Selective profiling of liver-related specific proteins based on sofosbuvir-modified magnetic separation material.

Abstract

It has great significance in profiling specific proteins throughout for better understanding of complex pathological processes and in-depth pharmacological studies. In this work, an efficient protein profiling strategy was developed based on the specific protein-drug interaction. Sofosbuvir (SOF), as a first-line drug for the treatment of hepatitis C, was modified onto the surface of nanoparticles through stable chemical bonds to fabricate a novel magnetic separation material denoted as Fe3O4@SiO2@PAA@SOF. With sequence coverage as the screening parameter, nine proteins were profiled from fetal bovine serum (FBS) of which eight were liver related. Similarly, the strategy was applied to hepatocellular carcinoma (HCC) patient serum.
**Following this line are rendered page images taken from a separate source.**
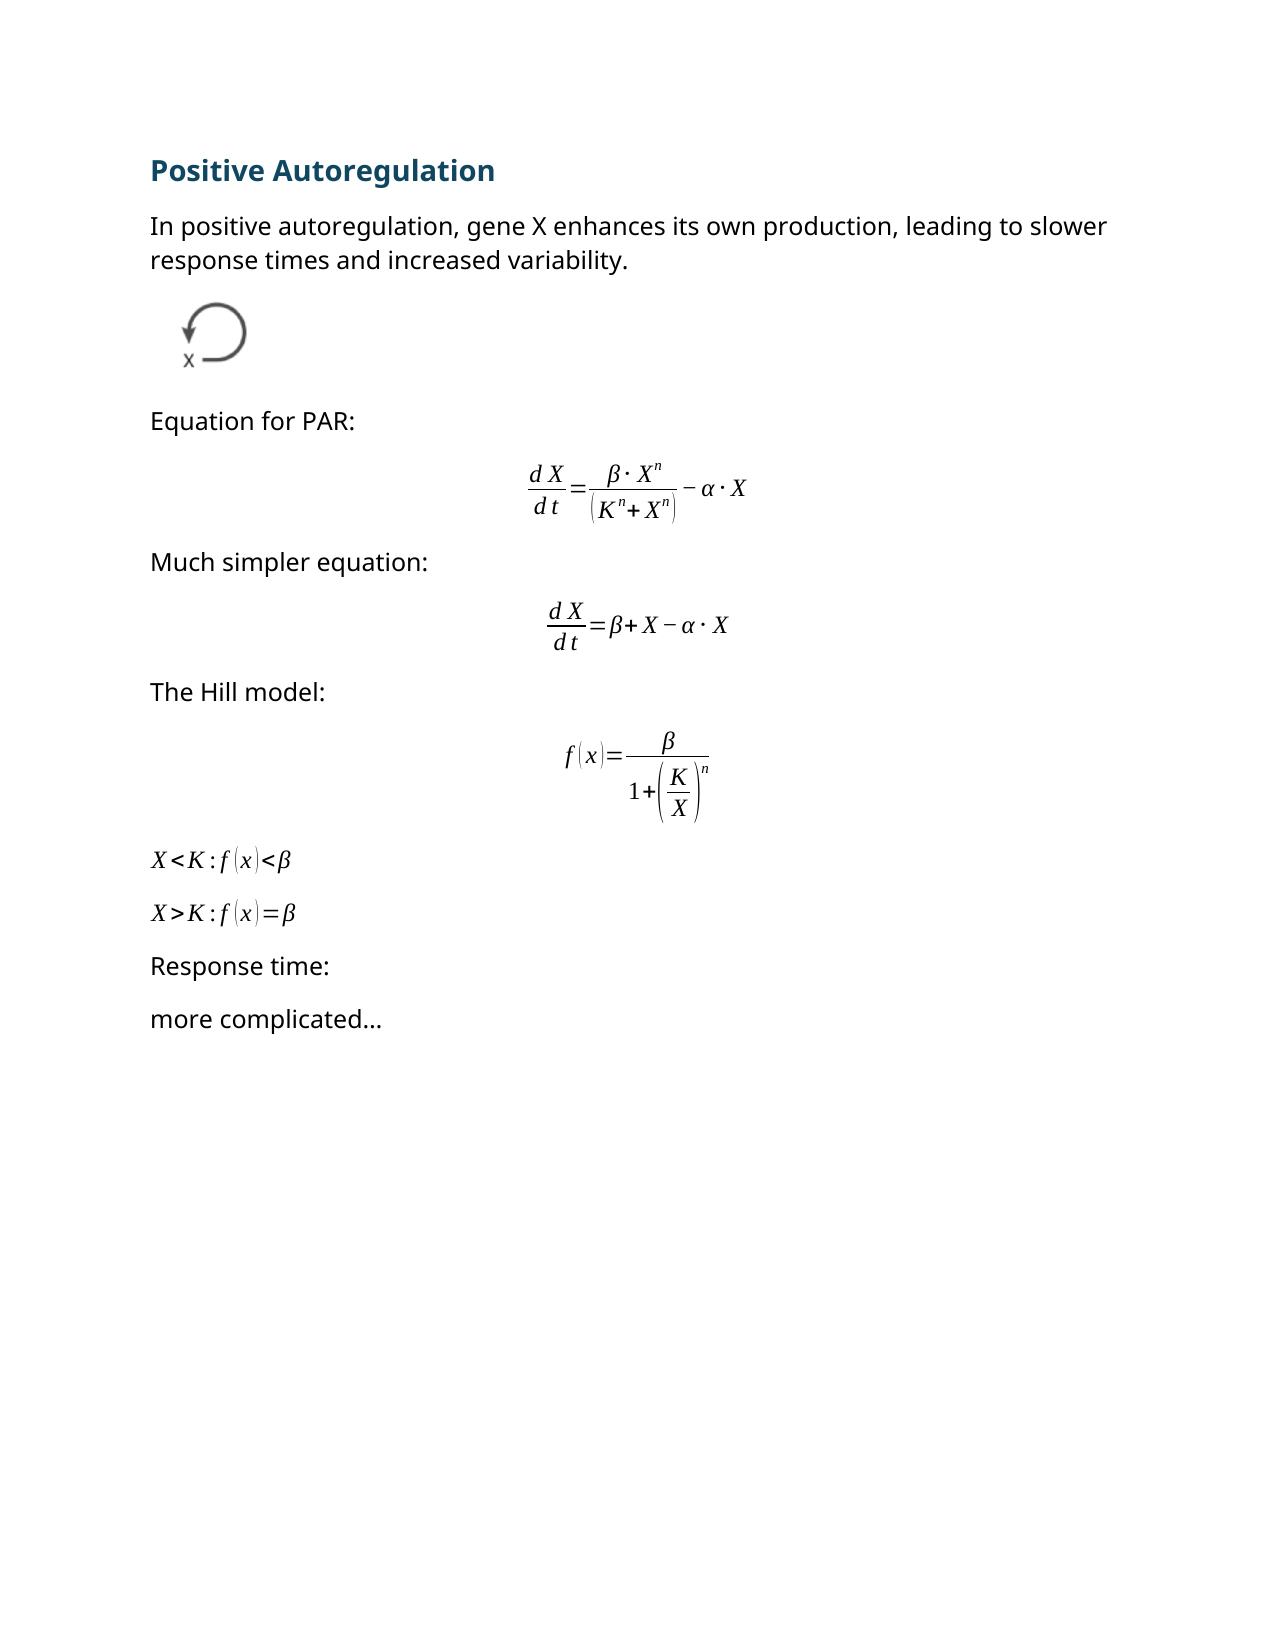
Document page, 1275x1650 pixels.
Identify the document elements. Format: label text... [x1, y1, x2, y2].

text The Hill model: [150, 675, 1125, 709]
text Much simpler equation: [150, 544, 1125, 578]
text more complicated… [150, 1002, 1125, 1036]
text Equation for PAR: [150, 403, 1125, 437]
text Response time: [150, 949, 1125, 983]
picture [168, 295, 260, 385]
text In positive autoregulation, gene X enhances its own production, leading to slower response times and increased variability. [150, 208, 1125, 277]
subtitle Positive Autoregulation [150, 150, 1125, 190]
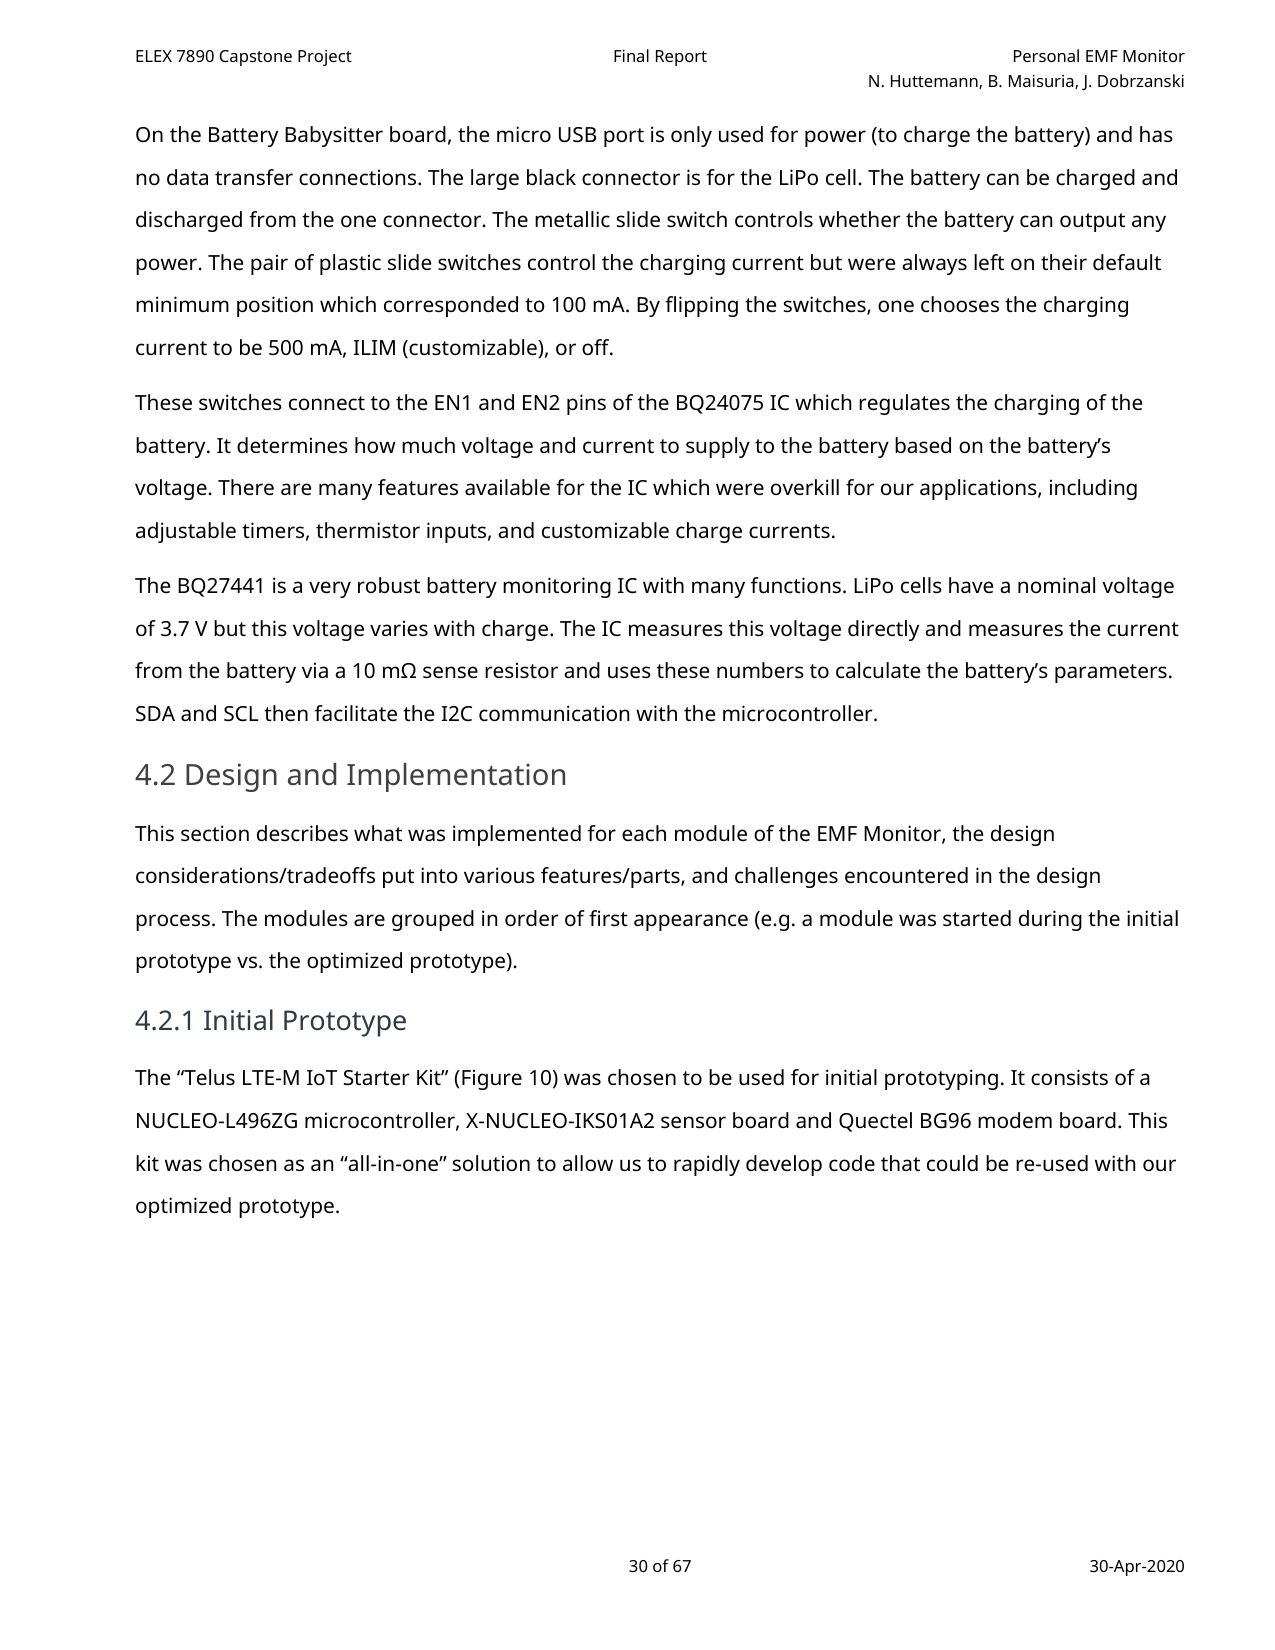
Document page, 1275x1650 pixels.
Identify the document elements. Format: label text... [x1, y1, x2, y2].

text This section describes what was implemented for each module of the EMF Monitor, the design considerations/tradeoffs put into various features/parts, and challenges encountered in the design process. The modules are grouped in order of first appearance (e.g. a module was started during the initial prototype vs. the optimized prototype). [135, 819, 1185, 975]
subtitle 4.2 Design and Implementation [135, 754, 1185, 794]
text On the Battery Babysitter board, the micro USB port is only used for power (to charge the battery) and has no data transfer connections. The large black connector is for the LiPo cell. The battery can be charged and discharged from the one connector. The metallic slide switch controls whether the battery can output any power. The pair of plastic slide switches control the charging current but were always left on their default minimum position which corresponded to 100 mA. By flipping the switches, one chooses the charging current to be 500 mA, ILIM (customizable), or off. [135, 120, 1185, 361]
text The BQ27441 is a very robust battery monitoring IC with many functions. LiPo cells have a nominal voltage of 3.7 V but this voltage varies with charge. The IC measures this voltage directly and measures the current from the battery via a 10 mΩ sense resistor and uses these numbers to calculate the battery’s parameters. SDA and SCL then facilitate the I2C communication with the microcontroller. [135, 571, 1185, 727]
subtitle 4.2.1 Initial Prototype [135, 1002, 1185, 1038]
text These switches connect to the EN1 and EN2 pins of the BQ24075 IC which regulates the charging of the battery. It determines how much voltage and current to supply to the battery based on the battery’s voltage. There are many features available for the IC which were overkill for our applications, including adjustable timers, thermistor inputs, and customizable charge currents. [135, 388, 1185, 544]
text The “Telus LTE-M IoT Starter Kit” (Figure 10) was chosen to be used for initial prototyping. It consists of a NUCLEO-L496ZG microcontroller, X-NUCLEO-IKS01A2 sensor board and Quectel BG96 modem board. This kit was chosen as an “all-in-one” solution to allow us to rapidly develop code that could be re-used with our optimized prototype. [135, 1063, 1185, 1220]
Eight proteins were profiled and all of them were liver related, demonstrating the superb specificity and selectivity of this strategy for profiling liver-related proteins by virtue of protein-SOF interaction. When serum proteins from HCC patients were compared to those from healthy people, one unique differential protein (D3DQX7) was profiled, which was liver related and was a potential target for ameliorating liver diseases. For further research, this material design concept and protein profiling strategy can be extended to employ other drugs for corresponding studies. Sofosbuvir, as a therapeutic drug for liver diseases, was modified onto the surface of magnetic nanoparticles to fabricate the specific selective separation material (Fe3O4@SiO2@PAA@SOF). Based on protein-SOF interaction, the material was applied to adsorb specific proteins from different serum samples. After MS analysis, specific proteins, most of which were liver related, were successfully profiled from FBS and HCC patient serum, fully demonstrating the superb specificity and selectivity of this protein profiling strategy.